Opinions

Self-interest vs Selfishness: They aren’t the same thing and here is why.

I overheard an argument a couple of weeks back that made me want to write this stupid post in turn. Basically, the guy was saying that people shouldn’t be angry at corporations for caring only about profit and the government isn’t better either. The corporations want to make more and more money and the government wants more and more power; both are self-interested. There isn’t anything wrong with that, he said, because that is the nature of human beings in general. We are all self-interested, in one way or another.

Firstly, I agree it is a healthy thing for people to be self-interested. Self-interest means people care for their well-being and look after the things they care about. We think it is unhealthy when people show signs of self-neglect and stop caring for themselves. In a way all livings things are self-interested, it is integral to their survival. 

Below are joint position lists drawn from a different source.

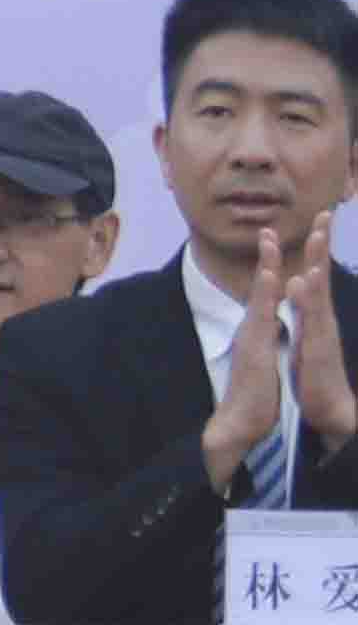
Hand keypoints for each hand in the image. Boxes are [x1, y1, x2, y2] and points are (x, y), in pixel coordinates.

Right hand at [206, 255, 294, 486]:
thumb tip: (267, 331)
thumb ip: (263, 343)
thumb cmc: (254, 394)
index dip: (271, 267)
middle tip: (267, 228)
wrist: (240, 420)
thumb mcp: (262, 362)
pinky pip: (262, 312)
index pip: (268, 293)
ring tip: (269, 238)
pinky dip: (266, 291)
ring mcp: (252, 334)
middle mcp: (253, 327)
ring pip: (261, 293)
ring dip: (266, 264)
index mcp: (259, 331)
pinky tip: (270, 274)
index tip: (272, 242)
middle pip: (262, 285)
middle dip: (266, 255)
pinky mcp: (255, 345)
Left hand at [291, 216, 357, 447]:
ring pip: (319, 292)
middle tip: (324, 214)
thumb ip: (303, 311)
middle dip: (321, 245)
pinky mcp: (319, 349)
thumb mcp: (305, 337)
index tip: (317, 220)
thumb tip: (297, 283)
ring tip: (317, 237)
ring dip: (317, 264)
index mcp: (314, 316)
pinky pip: (313, 319)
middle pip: (320, 276)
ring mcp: (323, 333)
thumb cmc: (313, 374)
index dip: (314, 249)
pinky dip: (309, 299)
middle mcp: (321, 320)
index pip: (313, 276)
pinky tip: (303, 281)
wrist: (326, 410)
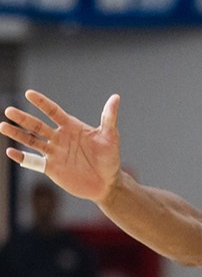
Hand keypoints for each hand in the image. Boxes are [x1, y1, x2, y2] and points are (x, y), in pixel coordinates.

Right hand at [1, 90, 121, 202]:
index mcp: (71, 127)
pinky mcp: (51, 168)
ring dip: (17, 134)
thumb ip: (109, 117)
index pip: (53, 111)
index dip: (42, 103)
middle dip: (23, 118)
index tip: (29, 94)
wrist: (107, 183)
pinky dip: (21, 157)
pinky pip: (33, 162)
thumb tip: (116, 97)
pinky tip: (10, 152)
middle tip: (9, 111)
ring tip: (3, 126)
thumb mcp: (110, 137)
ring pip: (31, 141)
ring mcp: (54, 152)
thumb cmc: (110, 158)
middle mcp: (59, 137)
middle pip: (37, 125)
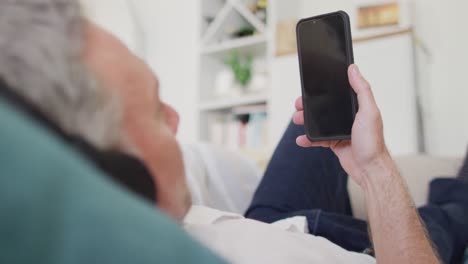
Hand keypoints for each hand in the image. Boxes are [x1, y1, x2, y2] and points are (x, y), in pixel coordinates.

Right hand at [293, 65, 388, 186]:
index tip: (312, 86)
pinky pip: (317, 139)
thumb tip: (353, 69)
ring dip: (305, 120)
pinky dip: (308, 139)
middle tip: (299, 104)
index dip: (324, 89)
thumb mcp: (369, 111)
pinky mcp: (334, 143)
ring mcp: (340, 130)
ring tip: (297, 119)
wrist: (369, 168)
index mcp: (357, 107)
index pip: (338, 93)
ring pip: (318, 122)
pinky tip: (301, 139)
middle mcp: (348, 117)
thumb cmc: (372, 141)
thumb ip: (362, 90)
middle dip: (309, 105)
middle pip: (324, 107)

Secondly, I don’t think people are have a problem with self-interested corporations or governments. People have a problem with selfish corporations and governments. What is the difference? Well, while with self-interest a person cares for their well-being they are also mindful of the adverse effects of their actions on others (other’s being the environment, society, the law/justice, in tune with other people’s needs and wants), with selfishness there isn’t a regard for how our actions adversely affect others. Put simply, self-interest cares about the environment, society, people, morality, the law/justice and doesn’t achieve its goals through the harmful(negative) cost of others; selfishness doesn’t care about the environment, society, people, morality, the law/justice and ,if it comes to it, does so at the harmful(negative) cost of others.
However, it isn’t just people are selfish that is the problem (whether as a government or corporation or an individual), it seems to be the extent to which people are selfish and what people are selfish about. Nobody, or at least most people, don’t think it is immoral to have a little more soda than your sibling or cheat them of it. It seems this is because the harm is little, inconsequential in the scheme of things and not too insensitive. People seem to worry more if the harm is severe, has dire consequences and the issue is very sensitive; for an example, polluting the ocean or denying a race fundamental human rights for one’s own gain. So a selfish act is not necessarily an immoral and deplorable act, the situation, the degree and the issue count. Why does this matter distinction matter? The distinction between acceptable and unacceptable selfishness? Simply because with the picture we had before it becomes hard to talk about certain situations. Like in the case of the selfish sibling cheating his sibling of soda, it doesn’t make sense to think that act is deplorable. A more difficult example would be suicide or being in a position where saving yourself will inadvertently lead, without any other chance of survival, to the death of an innocent life. Because while we can say the suicidal person and the person who rescues themselves are acting in ways that are selfish, according to this distinction, are not obviously immoral (you can’t easily say so without offending someone). While we can both agree it is selfish it is difficult to say it is immoral. They can still be selfish actions yet acceptable, in other words understandable or not warranting punishment. Also, in both acts we see that it is possible that the agents might still have a regard for others and it is because of extreme circumstances the act like they do, something which is completely absent or lacking in immoral selfishness.

Selfishness and being self-interested are, in the end, two sides of the same coin, except the other side has two shades.